Doublevé me demande si j'ai des nouvelles de mon ami psychiatre. Je réponds que mon ami psychiatre ne prend plus de mes nouvelles. Igrèk a repris contact avec mon ami psychiatre et il est dans ces conditions vraisemblable que mon ami psychiatre cherche à se préserver d'un système qui englobe mes demandes affectives. "C'est dommage, j'ai vu ta copine Igrèk une seule fois et j'aurais bien aimé la revoir", affirme Doublevé. "Elle ne veut pas te revoir, je ne mens pas et je ne te manipule pas, dis-je. "Bien sûr" dit Doublevé.
Les femmes juges pour enfants lisent le journal des petites annonces.

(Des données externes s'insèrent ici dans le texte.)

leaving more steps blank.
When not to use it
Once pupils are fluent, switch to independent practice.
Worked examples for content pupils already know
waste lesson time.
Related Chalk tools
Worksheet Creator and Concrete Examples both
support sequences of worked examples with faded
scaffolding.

"Igrèk n'a pas admis que tu te moques de son ancien amant qui se déplaçait en moto, et mon ami psychiatre a décidé qu'il était préférable qu'il mette un terme à votre relation" dis-je. "Zède va bien ?" demande Doublevé. "Elle va très bien" dis-je. "Tu as le temps de prendre un verre ?". "Non". "C'est dommage". "Je te rappelle demain matin en fin de journée. "Je ne serai peut être pas là, laisse-moi un message sur le répondeur. "Si tu es disponible, j'aimerais bien prendre un verre avec toi en fin de matinée". "Je serai peut être là en fin de matinée, téléphone moi dans la matinée, d'accord ?". "D'accord". "Entendu". "A bientôt". "A bientôt". "Transmets mes amitiés à Zède". "Je ne voulais pas te vexer". "Me vexer ?" "Je ne suis pas responsable du comportement affectif de Igrèk". "...." "Tu ne m'en veux pas ?". "Non". "A bientôt". "Sans doute à demain, passe une bonne soirée". "Au revoir". "Au revoir". "Téléphone-moi". "Je te téléphone sans faute". "A demain". "A demain".